When refitting the stator all brushes must be properly home. in their boxes. If it proves necessary to jar the stator home the brushes will be dislodged and may ruin the commutator, So unless the stator slides home smoothly it should be removed and the armature centre boss lightly polished with fine emery cloth until it does. Of course, all traces of emery dust must be blown away. By the way, if the stator is ever removed from a Villiers Mark 9E engine (for parting the crankcase), it is important on reassembly to lock the four screws holding the back plate to the crankcase by punching a little of the surrounding metal into the screw slots; for if the screws work loose they will tear up the armature windings.

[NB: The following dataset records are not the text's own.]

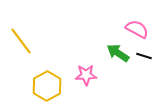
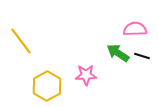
pink semicircle: moved 2 px left; rotated 30 degrees counterclockwise
black line: moved 2 px left
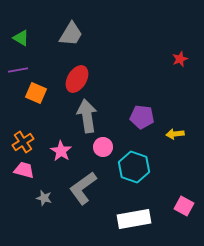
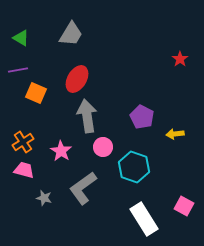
red star: rotated 14 degrees counterclockwise
purple pentagon: rotated 20 degrees clockwise
white rectangle: moved 10 px right; rotated 68 degrees clockwise
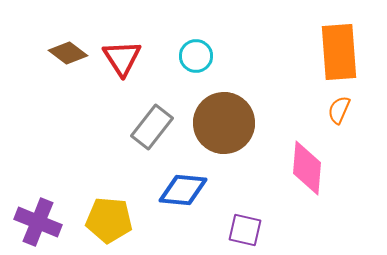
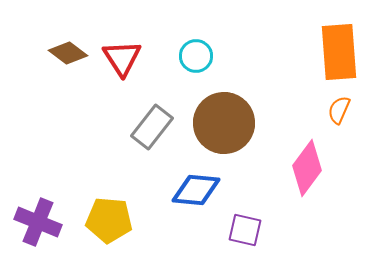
pink diamond: rotated 32 degrees clockwise
blue diamond: moved 13 px right
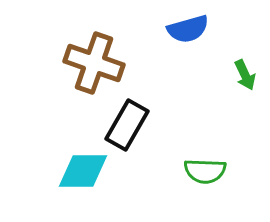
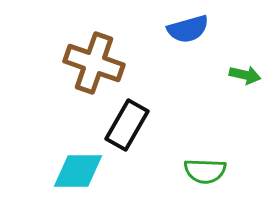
green arrow: rotated 52 degrees counterclockwise
cyan diamond: moved 5 px left
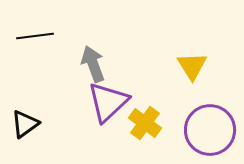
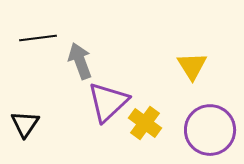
black line: moved 3 px right, 2 px down
gray arrow: moved 13 px left, 3 px up
black triangle: rotated 20 degrees counterclockwise
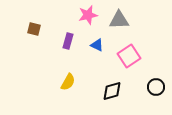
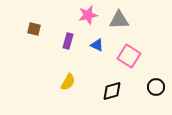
pink square: rotated 25 degrees counterclockwise
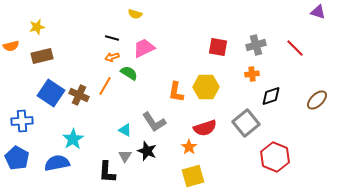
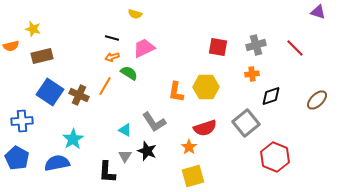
yellow star: moved 4 px left, 2 px down; rotated 28 degrees clockwise
blue square: moved 1 px left, 1 px up
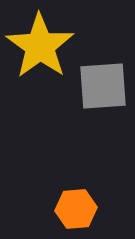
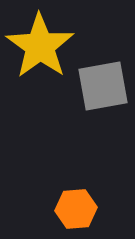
gray square: rotated 6 degrees counterclockwise
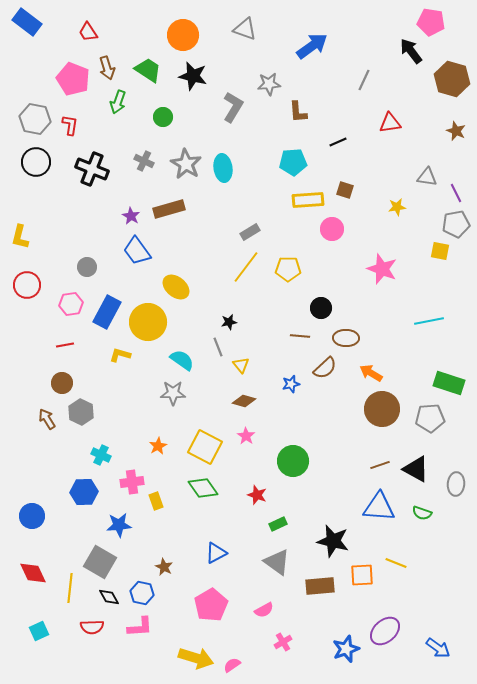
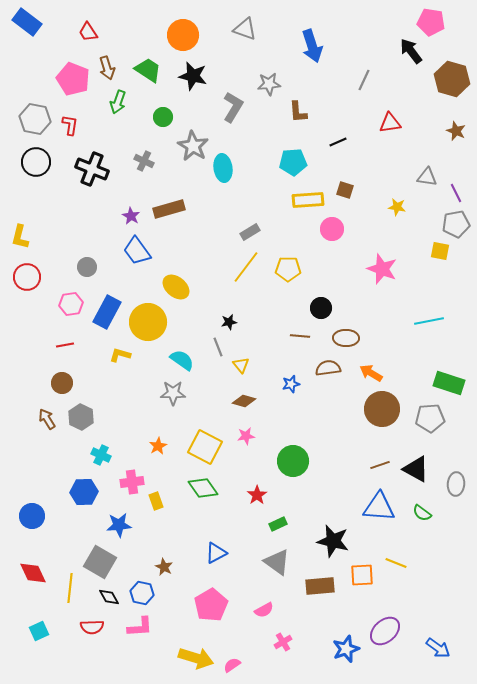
blue arrow at (312, 46): rotated 108 degrees clockwise
gray star at (186, 164): moved 7 px right, 18 px up
yellow star at (397, 207): rotated 18 degrees clockwise
red circle at (27, 285): moved 8 px up
brown semicircle at (325, 368): moved 3 px right; rotated 145 degrees counterclockwise
gray hexagon at (81, 412): moved 5 px down
pink star at (246, 436): rotated 30 degrees clockwise
red star at (257, 495): rotated 18 degrees clockwise
green semicircle at (422, 513): rotated 18 degrees clockwise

Access to the brush gear presents no difficulty on most two-wheelers, nor on many three- wheelers. But the engine must first be removed from the 191cc Messerschmitt, after the various leads and control cables have been disconnected and the three mountings undone. The Heinkel Cabin Cruiser needs to be placed over a pit or to have the rear wheel supported on a bench. On both the Heinkel three-wheeler and its sister scooter removal of the right-hand engine cover breaks an oil-tight joint and allows oil to leak from the sump. If a permanent leak is not to follow the joint must be properly remade later.

Voltage regulators
With this unit on the bench, applying a voltage of not less than 7 between terminal 50 and case, the starter solenoid will be operated and continuity should be read between terminal 51/30 and A. If the solenoid is heard to pull in and no continuity is read between the two terminals, then the starter contacts need adjusting. It is advisable to check that there is no continuity between terminals A and 51/30. To check the cut-out, apply a voltage of not less than 12 from terminal 61D+ and case, continuity should then be read between terminal 51/30 and 6lD+. If no reading is obtained. it could be due to: (1) open circuit in the cut-out shunt winding, or (2) cut-out contacts not making, hence requiring adjustment. With the unit in-situ the open circuit voltage reading measured from terminal 61D+ to earth. with no load and engine rpm approximately 2,000, should be between 14 and 15 volts, if less than this the unit should be returned to the Siba service department for readjustment If no voltage is obtained then by shorting out lead DF to earth and with approximately the same rpm the voltmeter needle should show over 20 V; if it does, it proves that the armature and stator etc. are satisfactory, and that the regulator unit is unserviceable.

Reversing solenoids
The functioning of the reversing solenoid is to change over the polarity of the brush gear and Contact breaker. On a bench check in the forward position, continuity should be read from terminal HE to B2, neither should earth. 50R to B1 should read to earth, and from 1 to UV again neither should earth, To select reverse, apply a voltage to terminal 50R and case when the solenoid will pull in, continuity will then be read from terminal HE to Bl neither should read to earth. from terminal 50R to B2 both will be earth and 1 to UR neither should earth. If the continuity tests break down, it points to the contacts inside the unit not making, and would account for either not starting or charging.
Again Siba does not advise a unit to be tampered with, but the above checks will prove whether a unit is faulty or not.